Proviamo a vedere un’altra definizione implicita dei “pensionati d’oro”, quella data dal compagno di movimento di Di Maio, Alessandro Di Battista, che abbiamo citato in apertura. Se consideriamo quanto detto da Di Battista lo scorso 18 gennaio, l’esponente del M5S aveva quantificato i “pensionati d’oro” in 33 mila, molti meno di Giorgia Meloni. Come avevamo osservato, si tratta probabilmente degli interessati al “contributo di solidarietà” – proposto dal governo Monti e bocciato dalla Corte Costituzionale – che interessava le pensioni superiori a 90.000 mila euro lordi l’anno, ovvero all’incirca 4.000 euro netti al mese. In questo caso, la spesa per le casse dello Stato era intorno ai 3,3 miliardi l’anno. Insomma, gli stessi politici sono in disaccordo su chi vada considerato “pensionato d’oro”.



Il verdetto



Le cifre dell’Istat non permettono di chiarire a quanti pensionati – e a quali importi – corrispondano 12 miliardi di euro: di certo parliamo di una parte rilevante delle 230 mila persone che percepiscono oltre cinquemila euro (lordi) al mese. Per mettere questa cifra in prospettiva, consideriamo che nel 2014 la spesa totale italiana per le pensioni è stata di oltre 277 miliardi di euro e che chi percepisce oltre cinquemila euro rappresenta appena l’1,3% dei pensionati italiani, che sono 16,2 milioni. Con queste precisazioni – e notando che poco più di un mese fa Di Battista aveva considerato una cifra assai più ristretta – possiamo dire che l’affermazione di Di Maio è vera.

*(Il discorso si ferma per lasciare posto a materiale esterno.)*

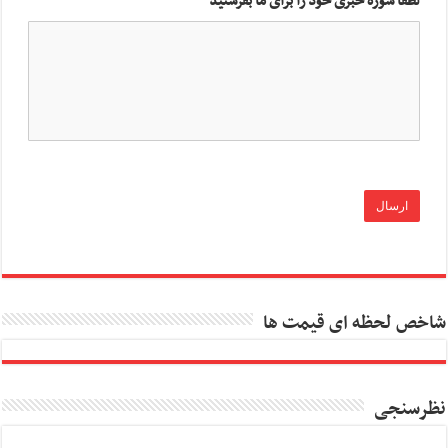
لطفا سوژه خبری خود را برای ما بفرستید
شاخص لحظه ای قیمت ها
نظرسنجی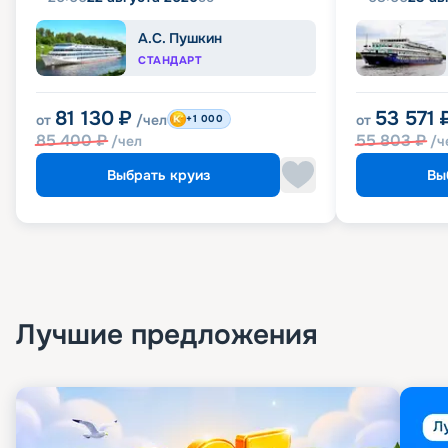
А.С. Пушкин
СТАНДАРТ
81 130
₽
53 571
от
/чел
от
+1 000
85 400
₽
55 803
₽
/чел
/ч
Выбрать круиз
Вы
Лучшие предложения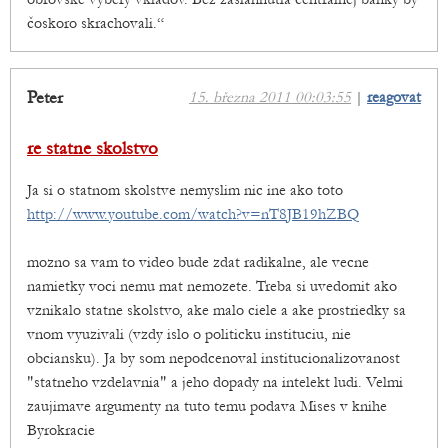
čoskoro skrachovali.“
Peter
15. března 2011 00:03:55
|
reagovat
re statne skolstvo
Ja si o statnom skolstve nemyslim nic ine ako toto
http://www.youtube.com/watch?v=nT8JB19hZBQ
mozno sa vam to video bude zdat radikalne, ale vecne
namietky voci nemu mat nemozete. Treba si uvedomit ako
vznikalo statne skolstvo, ake malo ciele a ake prostriedky sa
vnom vyuzivali (vzdy islo o politicku instituciu, nie
obciansku). Ja by som nepodcenoval institucionalizovanost
"statneho vzdelavnia" a jeho dopady na intelekt ludi. Velmi
zaujimave argumenty na tuto temu podava Mises v knihe
Byrokracie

* Il Prospetto 10 del report Inps 2014 contiene quasi certamente un errore: la spesa per le singole pensioni tra i 5.000 e i 9.999 euro è indicata in 3.298 milioni di euro, una diminuzione enorme rispetto al 2013 (12.521 milioni) che non fa tornare i conti né con la percentuale di spesa indicata (il 4,8 per cento di 277.067 milioni) né sommando le spese per i diversi importi. In entrambi i casi, percentuale del totale e somma indica la mancanza di 10 miliardi rispetto all’importo indicato in tabella. Possiamo quindi concludere che nella cifra che ci interessa sia caduto un “1” iniziale.